--- START ---

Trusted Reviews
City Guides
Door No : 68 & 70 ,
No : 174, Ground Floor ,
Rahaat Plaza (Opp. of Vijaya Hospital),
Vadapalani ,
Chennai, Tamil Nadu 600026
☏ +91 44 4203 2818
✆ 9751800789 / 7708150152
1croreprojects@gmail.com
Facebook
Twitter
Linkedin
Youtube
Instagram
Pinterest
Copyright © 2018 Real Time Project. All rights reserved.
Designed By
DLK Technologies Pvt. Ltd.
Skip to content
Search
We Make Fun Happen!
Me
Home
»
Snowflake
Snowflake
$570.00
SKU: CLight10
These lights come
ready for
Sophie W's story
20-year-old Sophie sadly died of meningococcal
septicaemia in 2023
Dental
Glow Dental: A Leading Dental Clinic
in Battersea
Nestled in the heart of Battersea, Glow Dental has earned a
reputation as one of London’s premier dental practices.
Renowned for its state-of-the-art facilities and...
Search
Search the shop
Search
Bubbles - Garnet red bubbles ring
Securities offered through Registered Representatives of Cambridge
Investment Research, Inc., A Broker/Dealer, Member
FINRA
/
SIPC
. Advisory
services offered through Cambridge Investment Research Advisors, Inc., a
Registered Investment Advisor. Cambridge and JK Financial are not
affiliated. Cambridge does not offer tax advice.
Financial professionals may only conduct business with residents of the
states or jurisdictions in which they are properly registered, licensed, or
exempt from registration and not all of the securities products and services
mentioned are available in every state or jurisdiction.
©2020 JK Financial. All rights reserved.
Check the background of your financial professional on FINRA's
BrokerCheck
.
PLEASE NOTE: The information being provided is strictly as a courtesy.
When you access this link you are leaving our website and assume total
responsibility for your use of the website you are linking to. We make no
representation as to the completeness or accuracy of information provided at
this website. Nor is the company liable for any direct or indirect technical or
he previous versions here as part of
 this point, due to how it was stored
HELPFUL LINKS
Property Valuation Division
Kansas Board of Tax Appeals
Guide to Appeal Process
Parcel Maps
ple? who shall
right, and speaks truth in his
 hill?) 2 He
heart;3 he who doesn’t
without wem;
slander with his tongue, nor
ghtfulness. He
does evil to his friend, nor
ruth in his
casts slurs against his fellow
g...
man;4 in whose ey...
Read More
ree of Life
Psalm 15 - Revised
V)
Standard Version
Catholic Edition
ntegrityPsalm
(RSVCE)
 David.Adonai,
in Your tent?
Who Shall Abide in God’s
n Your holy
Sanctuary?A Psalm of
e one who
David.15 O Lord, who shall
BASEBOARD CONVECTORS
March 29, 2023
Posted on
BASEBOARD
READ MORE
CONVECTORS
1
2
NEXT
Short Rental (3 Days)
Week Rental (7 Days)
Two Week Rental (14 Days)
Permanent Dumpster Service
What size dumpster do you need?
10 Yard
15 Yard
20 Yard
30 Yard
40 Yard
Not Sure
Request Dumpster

--- END ---

» **EXERCISE DESCRIPTION**
Rewrite the items from the first line down through the line containing "Glow Dental: A Leading Dental Clinic", replacing "Snowflake" with "Icicle" and keeping everything else the same.

» **PROBLEM SOLUTION**
Trusted Reviews
City Guides
Door No : 68 & 70 ,
No : 174, Ground Floor ,
Rahaat Plaza (Opp. of Vijaya Hospital),
Vadapalani ,
Chennai, Tamil Nadu 600026
☏ +91 44 4203 2818
✆ 9751800789 / 7708150152
1croreprojects@gmail.com
Facebook
Twitter
Linkedin
Youtube
Instagram
Pinterest
Copyright © 2018 Real Time Project. All rights reserved.
Designed By
DLK Technologies Pvt. Ltd.
Skip to content
Search
We Make Fun Happen!
Me
Home
»
Icicle
Icicle
$570.00
SKU: CLight10
These lights come
ready for
Sophie W's story
20-year-old Sophie sadly died of meningococcal
septicaemia in 2023
Dental
Glow Dental: A Leading Dental Clinic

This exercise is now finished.